> [Exercise passage]
# [CLOSED] CELESTE + METEOR SHOWER + SAHARAH is here



## Cenna (May 4, 2020)

SAHARAH is selling WHITE ROSE RUG (medium) + STORMY wallpaper.

————
*HOW IT WORKS: *

I’m taking people 2-3 at a time. I’ll PM you the dodo code.

Comment with your IGN and island name if you want to come!

_If I’ve liked your comment, it means I’ve sent you the dodo code. If you don’t respond within 10 minutes I’ll be moving on to others on the list! _

————

*No entry fee but tips (bells/NMT/cherry blossom DIY) are appreciated.*

Try to make a few wishes so others can get in quickly.

I’m SEMI AFK. In pink bear head and jumper. Also sorry that my island is ugly haha.

* PLEASE LEAVE VIA AIRPORT THANK YOU *

List of visiting/have visited so far:

*VISITED*
— atroosocool
—Jillenium
— Dewy
— Storybymori
— Bloobloop
— Drchoo
— Nia
— mkyoshi7
— SarahSays
— RadDog
— SpencerSpencer
— Loveablegal
— brangein
— Xcourt560x

*VISITING:*
**Going to lock the thread for now to get through the current list!**


----------



## atriosocool (May 4, 2020)

Would love to visit! IGN: Atrio from Atrioverse!


----------



## Jillenium (May 4, 2020)

Would love to stop by if ok? Thanks. Mama from jillville


----------



## Bloobloop (May 4, 2020)

emily from seoul! i'd love to come


----------



## Dewy (May 4, 2020)

I'd love to come too! Bean from Seednock


----------



## storybymori (May 4, 2020)

I would love to visit! momo from honeydew!


----------



## drchoo (May 4, 2020)

Choo from Choo Isle. Would like to stop by for Saharah and stars!


----------



## mkyoshi7 (May 4, 2020)

I’d love to stop by! Alex from Orsterra


----------



## Nia (May 4, 2020)

Isabelle from lonalulu, I'd love to visit for saharah ^^


----------



## SarahSays (May 4, 2020)

Would love to stop by just for the stars! Will be quick. Sarah from Kapalua


----------



## RadDog (May 4, 2020)

May I come?

-RadDog from Rad


----------



## Melissanoelle (May 4, 2020)

May I come?


----------



## spencerspencer (May 4, 2020)

> [Prompt 1]
Answer these questions using the island-visit thread:
(a) How many people at a time does Cenna take?
(b) What does Cenna say will happen if someone doesn't respond within 10 minutes?
(c) What island is Bean from?
> [Prompt 2]
Repeat the island-visit thread from "Comment with your" up to and including "get in quickly.".

> [Entries taken from a collection]
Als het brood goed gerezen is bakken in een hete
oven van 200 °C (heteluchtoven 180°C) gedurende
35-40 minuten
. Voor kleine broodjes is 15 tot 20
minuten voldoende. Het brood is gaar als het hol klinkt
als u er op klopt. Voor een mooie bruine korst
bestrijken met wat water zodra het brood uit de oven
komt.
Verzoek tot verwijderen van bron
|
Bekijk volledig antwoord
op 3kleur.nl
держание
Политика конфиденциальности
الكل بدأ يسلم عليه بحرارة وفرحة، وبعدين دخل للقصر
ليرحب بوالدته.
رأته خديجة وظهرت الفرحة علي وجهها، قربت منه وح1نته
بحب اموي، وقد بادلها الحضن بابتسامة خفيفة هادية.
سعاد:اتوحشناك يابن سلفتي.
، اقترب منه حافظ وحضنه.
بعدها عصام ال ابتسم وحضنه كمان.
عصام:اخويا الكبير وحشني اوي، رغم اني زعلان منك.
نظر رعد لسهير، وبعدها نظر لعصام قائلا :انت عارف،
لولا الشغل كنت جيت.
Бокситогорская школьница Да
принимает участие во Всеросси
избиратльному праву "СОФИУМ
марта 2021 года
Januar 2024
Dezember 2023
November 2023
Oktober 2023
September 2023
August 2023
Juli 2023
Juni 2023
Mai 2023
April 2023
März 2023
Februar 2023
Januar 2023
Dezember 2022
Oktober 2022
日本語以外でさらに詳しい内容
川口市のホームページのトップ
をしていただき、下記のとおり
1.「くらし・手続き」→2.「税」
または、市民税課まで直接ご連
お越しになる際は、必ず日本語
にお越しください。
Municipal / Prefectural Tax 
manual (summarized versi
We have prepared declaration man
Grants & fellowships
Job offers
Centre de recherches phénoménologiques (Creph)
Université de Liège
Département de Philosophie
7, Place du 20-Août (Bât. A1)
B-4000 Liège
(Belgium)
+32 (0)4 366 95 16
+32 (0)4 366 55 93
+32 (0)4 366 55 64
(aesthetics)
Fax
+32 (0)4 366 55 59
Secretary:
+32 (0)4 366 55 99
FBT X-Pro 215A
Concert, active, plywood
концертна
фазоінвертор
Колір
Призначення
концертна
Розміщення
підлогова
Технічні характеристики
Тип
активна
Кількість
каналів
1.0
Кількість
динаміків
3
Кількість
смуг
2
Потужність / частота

> [Written response 1]
(a) 2-3 people at a time.
(b) Cenna will move on to others on the list.
(c) Seednock.

> [Written response 2]
Comment with your IGN and island name if you want to come!

_If I’ve liked your comment, it means I’ve sent you the dodo code. If you don’t respond within 10 minutes I’ll be moving on to others on the list! _

————

*No entry fee but tips (bells/NMT/cherry blossom DIY) are appreciated.*

Try to make a few wishes so others can get in quickly.